Les enjeux pour la Filière Béton

Rédaction
08/03/2018

Regards croisés de Jean-Marc Golberg, président du SNBPE et de Philippe Gruat, président de la Fib et de la Filière Béton, sur l’empreinte carbone des bétons. Et sur les solutions construites offertes à la filière.

Retrouvez cet article dans Béton[s] le Magazine n°81

A gauche, Philippe Gruat, président de la Fib et de la Filière Béton. A droite, Jean-Marc Goldberg, président du SNBPE. [©Fib, ACPresse]
A gauche, Philippe Gruat, président de la Fib et de la Filière Béton. A droite, Jean-Marc Goldberg, président du SNBPE. [©Fib, ACPresse]

Quelle est la démarche de la Filière Béton en matière de réduction de l’empreinte carbone ?
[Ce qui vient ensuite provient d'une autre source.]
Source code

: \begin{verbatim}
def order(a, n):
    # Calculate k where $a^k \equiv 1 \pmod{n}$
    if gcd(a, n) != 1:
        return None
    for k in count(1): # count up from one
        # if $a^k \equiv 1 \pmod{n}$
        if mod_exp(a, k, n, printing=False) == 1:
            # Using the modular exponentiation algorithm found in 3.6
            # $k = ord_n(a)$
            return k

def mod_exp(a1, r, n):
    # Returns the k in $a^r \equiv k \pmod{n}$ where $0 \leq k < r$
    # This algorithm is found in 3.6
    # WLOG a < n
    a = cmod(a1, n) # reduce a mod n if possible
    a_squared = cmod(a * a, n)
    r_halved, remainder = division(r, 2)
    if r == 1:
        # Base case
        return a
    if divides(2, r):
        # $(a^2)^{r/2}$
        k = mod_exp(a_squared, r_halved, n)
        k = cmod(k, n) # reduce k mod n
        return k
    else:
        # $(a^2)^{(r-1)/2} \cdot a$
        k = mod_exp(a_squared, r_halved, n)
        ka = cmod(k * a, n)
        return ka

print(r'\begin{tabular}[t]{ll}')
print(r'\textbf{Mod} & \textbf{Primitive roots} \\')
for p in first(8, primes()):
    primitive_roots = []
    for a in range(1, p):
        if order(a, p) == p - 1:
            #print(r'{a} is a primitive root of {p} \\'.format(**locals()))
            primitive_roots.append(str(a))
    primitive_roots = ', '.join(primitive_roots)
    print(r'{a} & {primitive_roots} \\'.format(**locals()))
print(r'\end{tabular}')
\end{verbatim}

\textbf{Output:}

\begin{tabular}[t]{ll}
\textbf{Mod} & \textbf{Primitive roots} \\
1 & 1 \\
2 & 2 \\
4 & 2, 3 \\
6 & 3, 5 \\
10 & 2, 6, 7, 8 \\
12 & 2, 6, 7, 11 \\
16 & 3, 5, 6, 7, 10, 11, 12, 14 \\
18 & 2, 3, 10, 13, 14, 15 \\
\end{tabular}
Philippe Gruat : L’important est de bien prendre en compte l’ensemble des paramètres… Nous avons déjà obtenu des progrès considérables en matière d’empreinte carbone des produits cimentaires. Grâce notamment, à l’utilisation de combustibles de substitution et à la préservation de l’énergie fossile. On estime ainsi que l’empreinte carbone du ciment a baissé de 40 % ces trente dernières années. Un effort qui se poursuivra avec le développement de nouveaux ciments à basse empreinte carbone. Et des projets de rupture sur le captage, le stockage et la valorisation du carbone. Le béton s’inscrit tout à fait dans l’expérimentation E+C. Compte tenu des progrès considérables que je viens d’évoquer et d’une véritable dynamique d’innovation. Visant à contribuer à améliorer l’efficacité énergétique des bâtiments : toiture-terrasse végétalisée, bétons isolants structurels, blocs coffrant isolants… Mais le béton joue aussi un rôle essentiel pour la promotion d’un modèle de développement local basé sur l’économie circulaire. 

Jean-Marc Golberg : J’ajouterai que le sujet de l’empreinte carbone est très complexe. C’est un véritable changement culturel auquel nous devons sensibiliser tous nos collaborateurs. Nous avons donc fourni un important travail d’accompagnement au niveau syndical. Afin de proposer une approche différente, destinée à bien informer la maîtrise d’ouvrage tout comme les clients finaux. Des sessions de formation ont ainsi été organisées partout en France, réunissant au total quelque 1 200 collaborateurs. 

P. G. : Autre aspect qu’il est important de souligner, il ne faut pas laisser de côté les autres exigences. Au-delà de l’énergie et du carbone, la résilience d’un bâtiment par rapport aux aspects sismiques et la sécurité incendie restent fondamentales.